Se non condividiamo la franchezza di Paolo, può essere che il motivo sia la nostra ignoranza della grandezza e certezza delle promesse del nuovo patto che giungono a compimento nel nostro tempo, il ministero dello Spirito. O forse abbiamo conosciuto queste cose, ma abbiamo resistito a riporvi le nostre speranze poiché ci fanno sentire troppo piccoli e umili.

La questione dell'orgoglio è strettamente correlata a quella della speranza e franchezza. Spunta quando ci poniamo due ultime domande.
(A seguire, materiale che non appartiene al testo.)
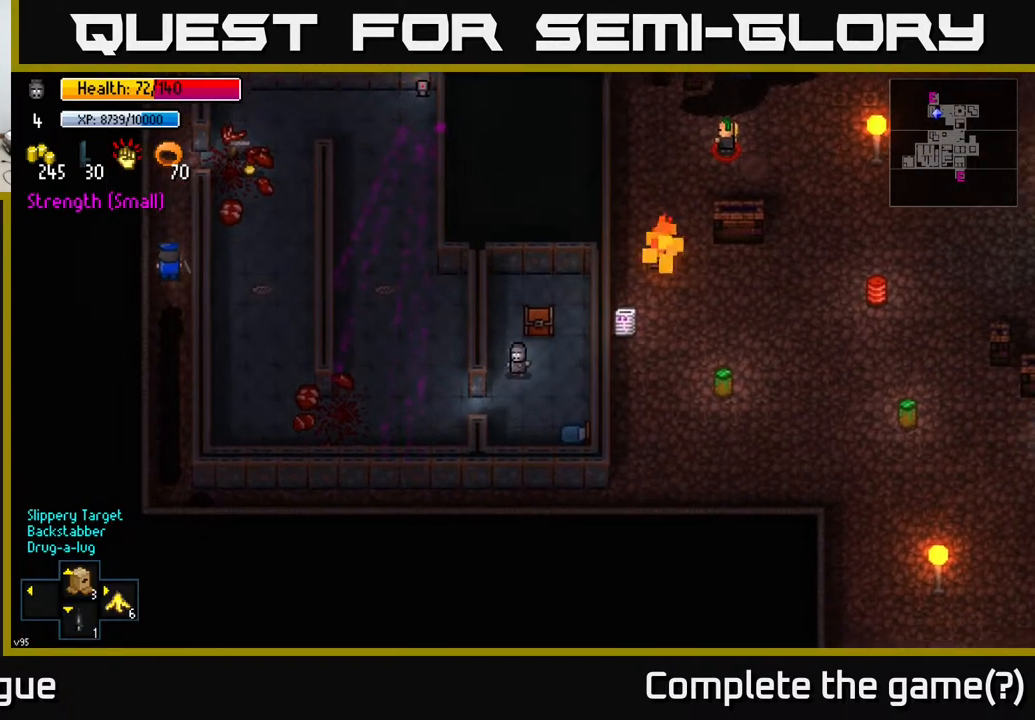
{"buttons": [], "left_stick": "center", "right_stick": "center", "events": [[33, "left_stick", "center"]]}
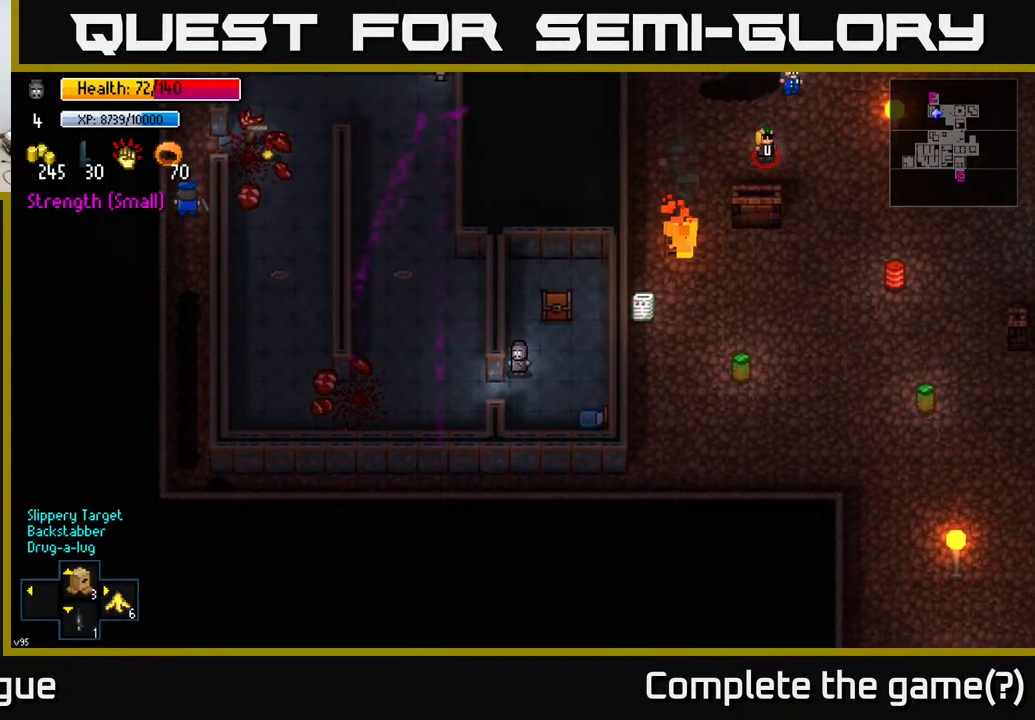
{"buttons": [], "left_stick": "center", "right_stick": "center", "events": []}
1. Qualcuno potrebbe chiedere: non vi sono persone franche che non abbiano la speranza? Non vi sono scalatori di montagne che rischino la propria vita su per pendii rocciosi, non perché sanno che la vetta è garantita, ma perché non lo è e loro vogliono farcela? Non è più ammirevole dell'essere coraggiosi sapendo che c'è qualcuno in cima a tenere le corde?

2. E la seconda domanda è: come agire perché la franchezza non si trasformi in insolenza e vanagloria?

In realtà, c'è una sola risposta a entrambe le domande. La risposta alla prima è: sì, è più ammirevole prendere rischi temerari senza che vi sia un uomo forte a tenerci saldamente sulla cima della roccia, SE il vostro scopo è quello di essere ammirati. Ma se invece è quello di scalare per gioire e mostrare la forza e l'abilità dell'uomo forte sulla cima, allora vi muoverete precisamente con gesti pericolosi di amore e giustizia perché saprete che renderanno più grande la sua fedeltà e il suo potere, non il vostro eroismo.

E ciò vale anche per la seconda domanda: come agire perché la franchezza non si trasformi in insolenza e vanagloria? Risposta: soltanto gettandovi nell'abisso in cui vostro Padre ha promesso di prendervi qualsiasi cosa accada.

Dal momento che nutriamo tale speranza, e SOLO perché nutriamo tale speranza, possiamo e dobbiamo essere franchi, senza paura nella giustizia, senza vergogna del vangelo e onesti in tutto quel che diciamo. Possa Dio agire dentro di noi secondo le promesse del suo nuovo patto.